# Matthew 13:18-23



## cih1355 (May 4, 2005)

Is the word of the kingdom what Jesus taught about the Kingdom of God or everything that the Scriptures teach? Would the sower be anyone who proclaims the word of the kingdom?


----------



## Contra_Mundum (May 4, 2005)

The sowing of the Word can be viewed in three stages:
1) the sower as Christ the Lord
2) the sower as his commissioned messengers, the preachers of Christ's Word
3) all declaration, even "unofficial" spreading of the Word

Christ spreads his own Word, superintending every aspect of its distribution, by means of his Spirit, though he exercises his authority from heaven, his dwelling place.
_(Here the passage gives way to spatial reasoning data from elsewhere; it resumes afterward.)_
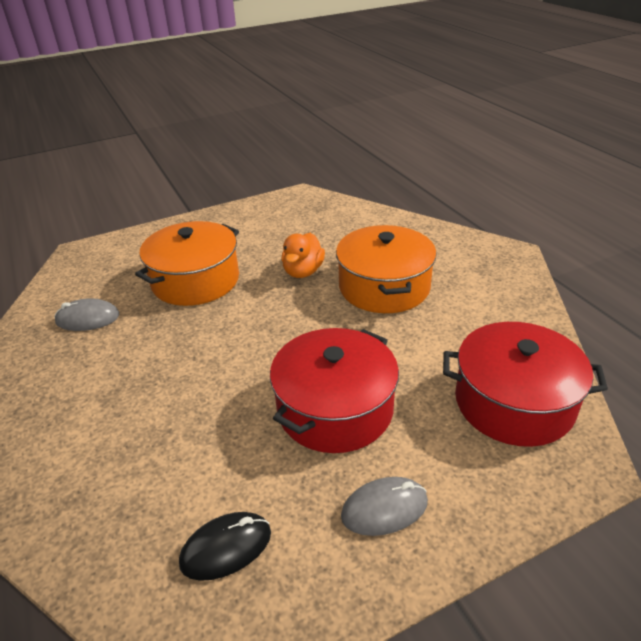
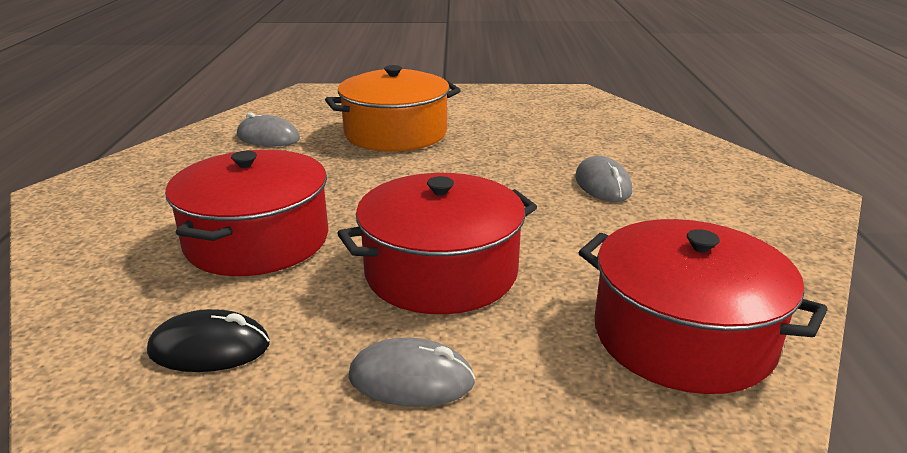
camera: 25 degrees right, 10 degrees down
orange duck [281,233,325,278] -> none
orange pot [336,225,437,313] -> grey mouse [575,156,632,202]
none -> red pot [165,150,328,276]

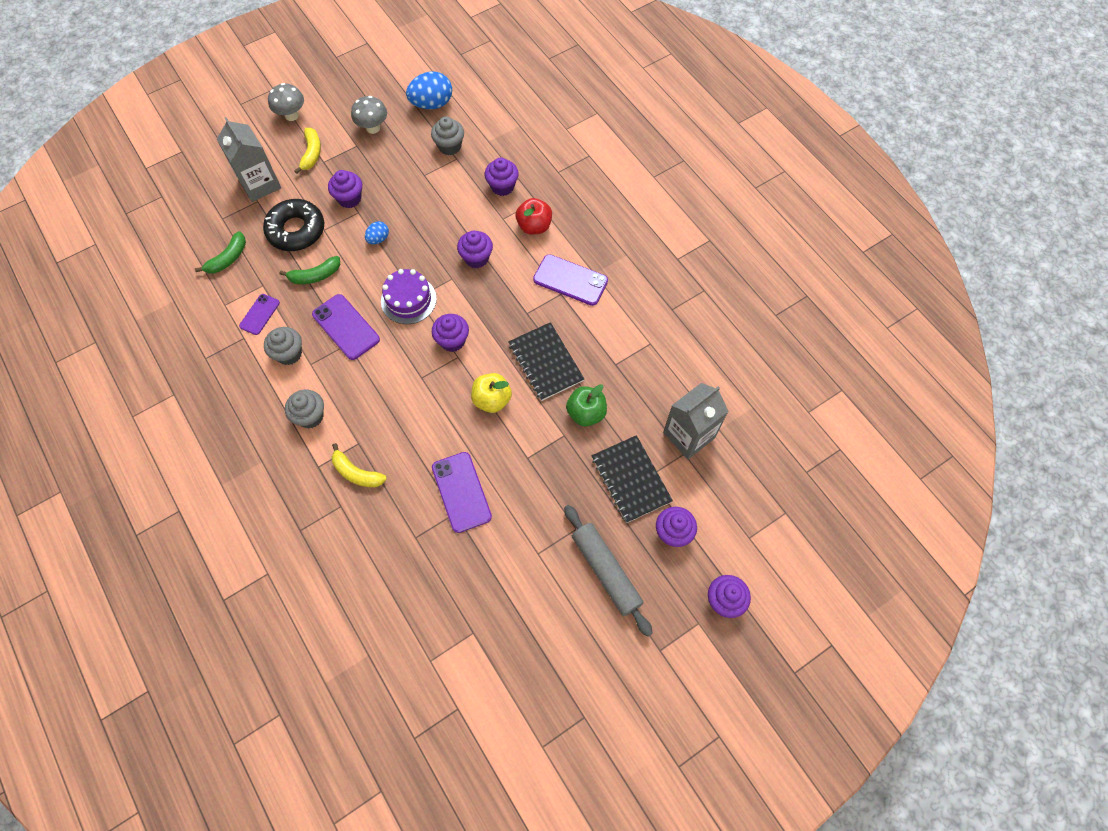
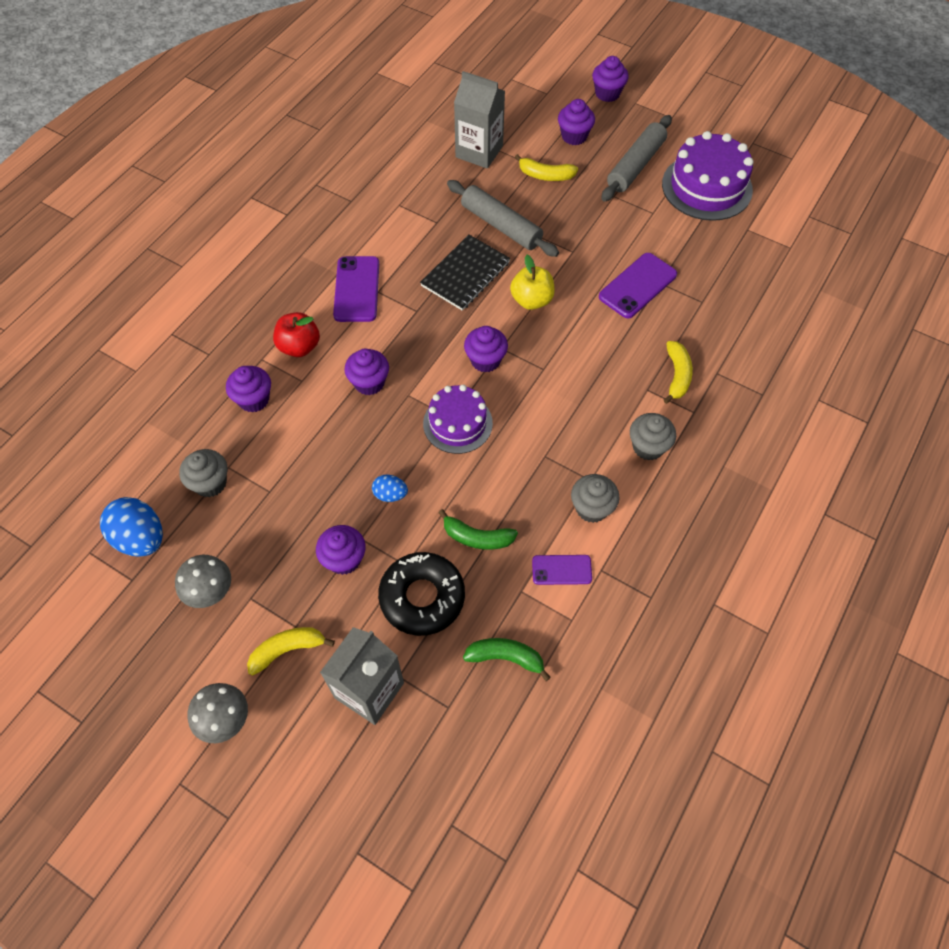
camera: 115 degrees left, 5 degrees down
green banana [280,256,340,284] -> green banana turned 150 degrees clockwise [438,509,518,550]
purple phone [312,294,380,360] -> none
green apple [566,384,607,426] -> grey rolling pin [447,180,559,257]
black notebook [592,435,673,523] -> yellow banana [515,154,578,181]
none -> purple cake [662,131,753,221]

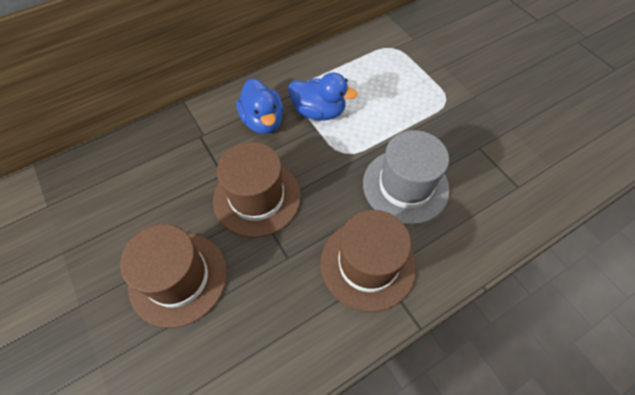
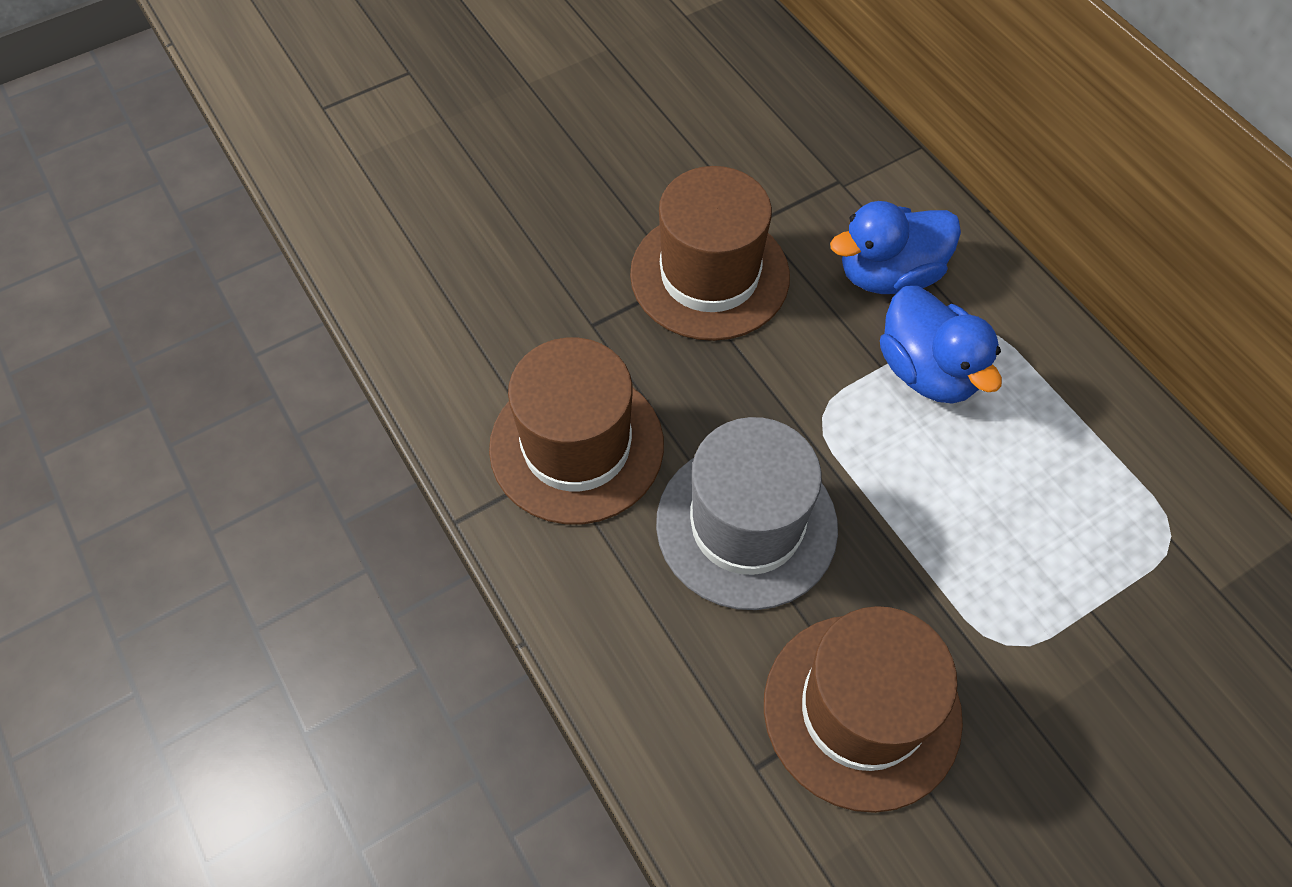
camera: 90 degrees right, 0 degrees up
brown hat [120,224,227,328] -> brown hat moved to [764,606,963,813]
blue duck [288,72,358,121] -> blue duck turned 45 degrees counterclockwise [880,286,1002,404]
The preachers are his principal earthly conduits for the spreading of that Word, ever since Jesus sent out the 12, the 70, and the apostles and evangelists of the New Testament. This is the means of grace attended with the most unequivocal promises in the Bible of attendant power and effects. Preachers are supposed to have been appropriately _gifted_ for this duty.

Every kingdom citizen has a _basic_ duty of familiarity with God's Word, and its elementary application in his life. He may not be articulate in tongue, but that which he can say, and more especially live out, he has a basic obligation to do, for example, confessing "Jesus is Lord" (Rom. 10:9; 1 Cor. 12:3).


----------